Directions for this task. In the items below, swap every "top-left" for "upper-left" and give the lines again with nothing else changed. Leave the pictures out of your answer.

Stored entries:
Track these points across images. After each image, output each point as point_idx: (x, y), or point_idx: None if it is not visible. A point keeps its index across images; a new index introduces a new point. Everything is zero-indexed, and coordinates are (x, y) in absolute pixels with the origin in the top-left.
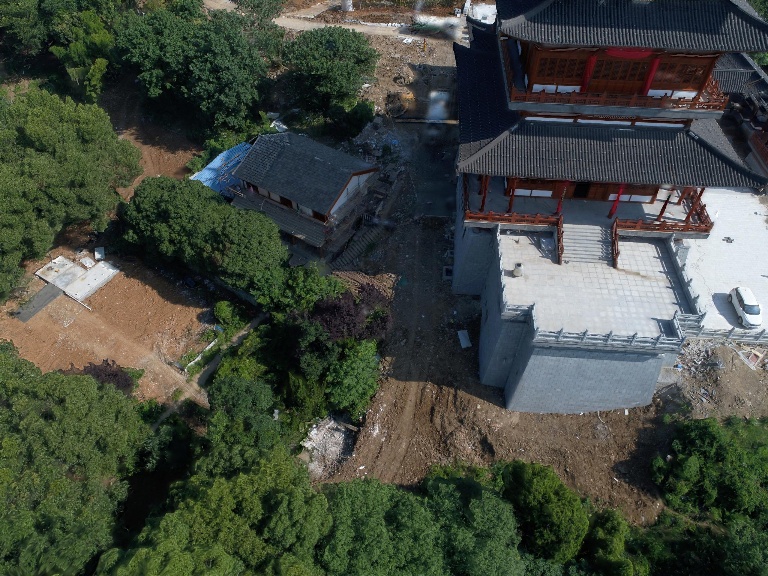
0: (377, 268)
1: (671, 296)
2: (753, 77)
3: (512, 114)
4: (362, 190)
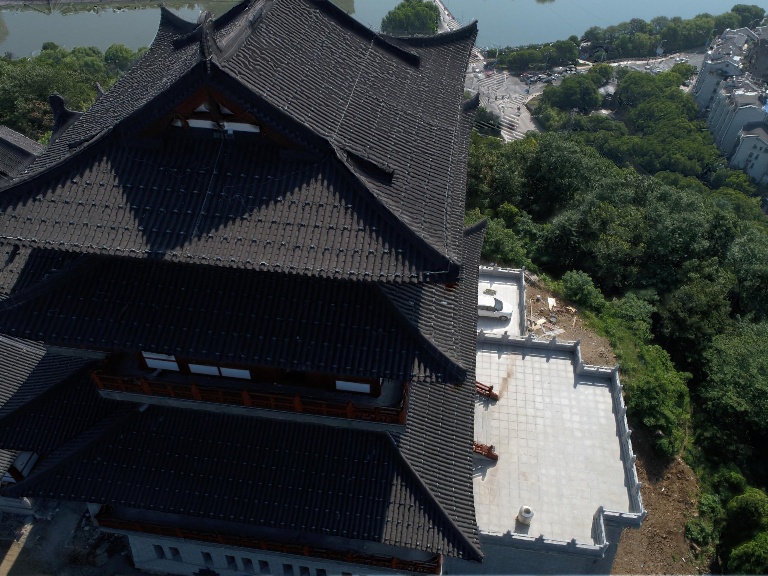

Final answer.
Track these points across images. After each image, output each point as point_idx: (x, y), or point_idx: None if it is not visible. A point keeps its index across images; a new index introduces a new point. Everything is zero-indexed, and coordinates are (x, y) in absolute pixels with the origin in the upper-left.
0: (377, 268)
1: (671, 296)
2: (753, 77)
3: (512, 114)
4: (362, 190)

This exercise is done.